Press Release
May 6, 2021

Opening statement
By Senator Pia S. Cayetano
Vice Chair, Committee on Health and Demography
Public hearing of the Senate Committee on Health and Demography

Good afternoon, everyone.

On behalf of the Chairperson of the Committee on Health and Demography, this hearing is now called to order. I welcome everyone. This is a joint committee hearing with the Committee on Finance.

Just for the record, the Chairperson of the Committee on Health, Sen. Bong Go, who is also present, has asked for my assistance to hear some of these measures in the Committee on Health. And we started with a set of hearings a few days ago. I'll update you because those hearings are also connected to these hearings.

Let me acknowledge the presence of the three senators, Sen. Go, Sen. Marcos, and Sen. Hontiveros. And let me explain the flow of these hearings today. So there are 9 bills categorized into 3 different topics. They are the bills on the: (1) National Security Act and related thereto; (2) bills on the Medical Reserve Corps, and then the (3) bills on the creation of a Center for Disease Control.

So those are three separate topics but they all fall under the umbrella of national health security. And that is why I decided to hear them all together today. We will not go into the details of each one today, because it will take too much time to go through the details of each. But, what I really want to accomplish today is to see the importance of having a national health security plan, to be prepared, and what are the integral components, infrastructure or systems, that go into this.

Based on the bills filed, it would also be the creation of a CDC and a Medical Reserve Corps. That's why these are the bills that we're hearing today.

I also want to emphasize that the hearing I had earlier... we had hearings on health infrastructure. This included basic healthcare and also the importance of investing in what was already started a few decades ago, the specialty healthcare systems.

I am aware that there were previous discussions because there was already a hearing on health on the Medical Reserve Corps Act. I am aware that there were some reservations on this bill, specifically stating that we should instead emphasize our basic healthcare systems. I'd like to put on record that I am all for that. I am all for strengthening the basic healthcare system. There is nothing in these bills that justify in any way a neglect of a basic healthcare system.

So, I understand that given the limited resources, there would be a concern that every time we focus on something else, it will take away from these basic healthcare. And I understand that concern and it is a very valid concern. But that is why my request to Sec.Galvez in particular, and of course to DOH, represented by Usec. Vergeire, would be to tell us how our current systems work, such that do our institutions coordinate like clockwork? Such that if there is a pandemic, as we have experienced, ganun ba kadali mag-pull out ng staff, ng health personnel from one institution at ilipat sa kabila? Kasi from everything I've heard, that does not happen easily. And that is the concept of the medical reserves, na madali kang mag-pull out, madali kang mag-deploy, doon sa areas na kinakailangan ang health specialists mo. So without that, even if we strengthen the basic, it is not going to happen overnight na makakapag-pull out ka lang nang basta-basta.

So that is the underlying principle behind the medical reserves act, which I happen to be one of the authors and therefore I have a little bit of understanding of that bill.

On that note, before I proceed... I also want to emphasize that the reason this is very important to me is also because I currently chair the Senate Committee on Sustainable Development Goals, Innovation, and Futures Thinking. And as you know, SDG 3 is Good health. And futures thinking dictates that we plan. If we do not plan, we will not wake up one day and have a health system that is responsive to the possibilities of different health crises arising. We will not have it. It will not appear overnight.

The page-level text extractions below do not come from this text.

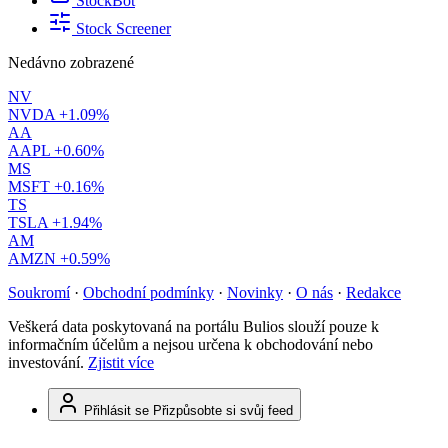
StockBot
Stock Screener
Nedávno zobrazené
NV
NVDA
+1.09%
AA
AAPL
+0.60%
MS
MSFT
+0.16%
TS
TSLA
+1.94%
AM
AMZN
+0.59%
Soukromí
·
Obchodní podmínky
·
Novinky
·
O nás
·
Redakce
Veškerá data poskytovaná na portálu Bulios slouží pouze k
informačním účelům a nejsou určena k obchodování nebo
investování.
Zjistit více
Přihlásit se
Přizpůsobte si svůj feed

So it is very important that these systems and facilities are in place. Obviously, we'd like to take off from the lessons we've learned over the year under the leadership of Sec. Galvez. The National Health Security Act somehow reflects what they are doing in IATF, which is making use of the whole of government approach, whole of society approach, so the input of Sec. Galvez will be very important here.

Futures thinking-wise, I'd like to point out that we act as if this caught us by surprise. Of course, infectious disease doctors, epidemiologists would tell us that, just like Bill Gates' talk in 2015, there was no surprise about it. The world was just unprepared for the outbreak... I've been following Bill Gates as a futures thinker. So that is really a philosophy that I'd like to embed in our planning.